The rioters threw rocks and burned tyres at the interim administration's provincial base of Baidoa.
After Constitution and Federalism Minister Abdallah Deerow Isaq was shot, the Government blocked roads out of the town.
About 1,000 protesters furious at the killing, took to the streets with sticks, knives and stones, witnesses say.
Scores of shops were looted in several hours of chaos.
"Bring out the killers!" protesters chanted outside a police station, where officials said two captured suspects were held.
Officials would not give details of the two men arrested on suspicion of involvement in the shooting.
However, other sources in Baidoa say one was a young Muslim fundamentalist based at the same mosque.
The shooting has heightened tensions in the violence-plagued Horn of Africa nation that many fear is sliding towards war.
"It looks like an organised assassination ... We are very sorry and are condemning this terrorist action," Information Minister Mohamed Abdi Hayr said.
"They shot him as he was leaving the mosque then ran off."
A Baidoa hospital nurse said Mr Isaq, a former schoolteacher, came in with four bullet wounds in the heart and chest.
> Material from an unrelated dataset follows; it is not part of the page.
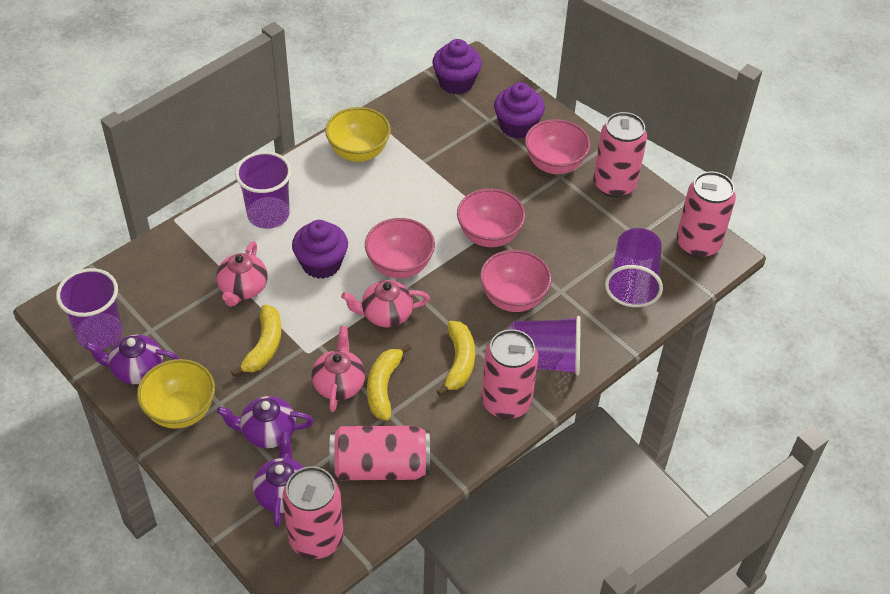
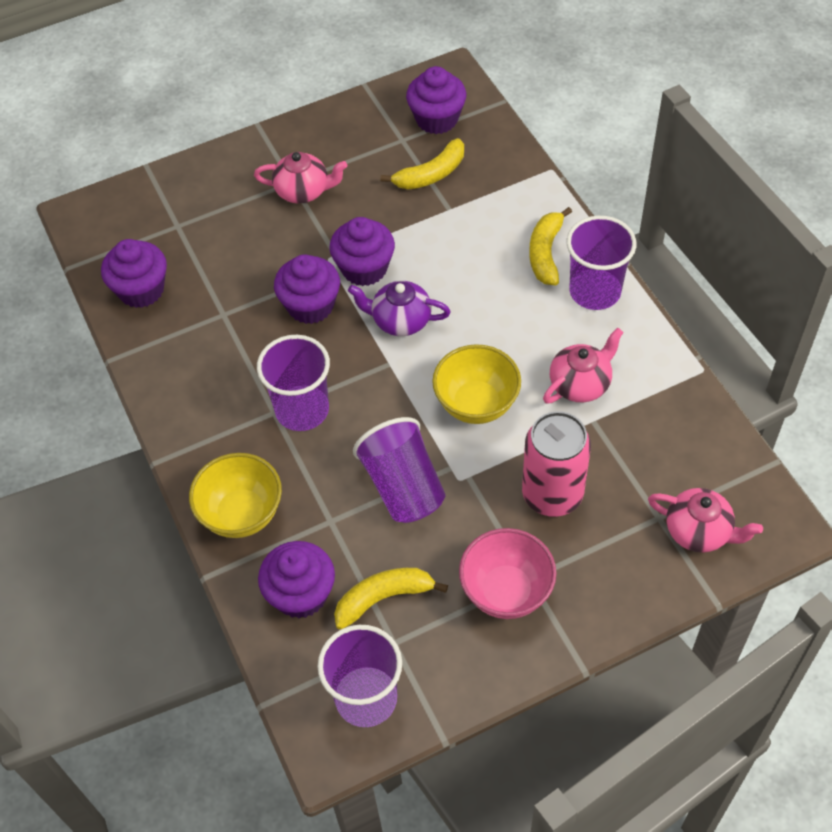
pink bowl: [365,218,435,278] [457,188,526,247] [480,250,552,312] [525,119,590,174] = 4 -> [459,528,557,619] = 1
pink can: [282,466,343,559] [329,426,430,480] [482,329,538,419] [593,112,647,198] [676,171,736,258] = 5 -> [522,411,591,517] = 1
purple cupcake: [292,220,348,279] [432,39,482,94] [494,82,545,139] = 3 -> [101,239,167,308] [258,541,335,618] [274,254,340,324] [329,217,395,286] [406,66,466,134] = 5
purple teapot: [85,335,179,384] [217,396,314,448] [253,432,304,527] = 3 -> [348,281,451,336] = 1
Formed in 2004 in the 14th attempt to restore central rule to Somalia since the 1991 ousting of a military dictator, the Government's authority has been challenged by the rise of an Islamist movement that took Mogadishu and other towns in June.
Born out of sharia courts created from the mid-1990s to restore some order to Mogadishu during a period of anarchy and violence, the Islamists defeated US-backed warlords in Mogadishu and have since expanded to take other towns.
With Ethiopian troops now said to be in Somalia to support the Government, and Eritrea believed by many to be arming the Islamists, many Somalis are bracing for full-scale conflict.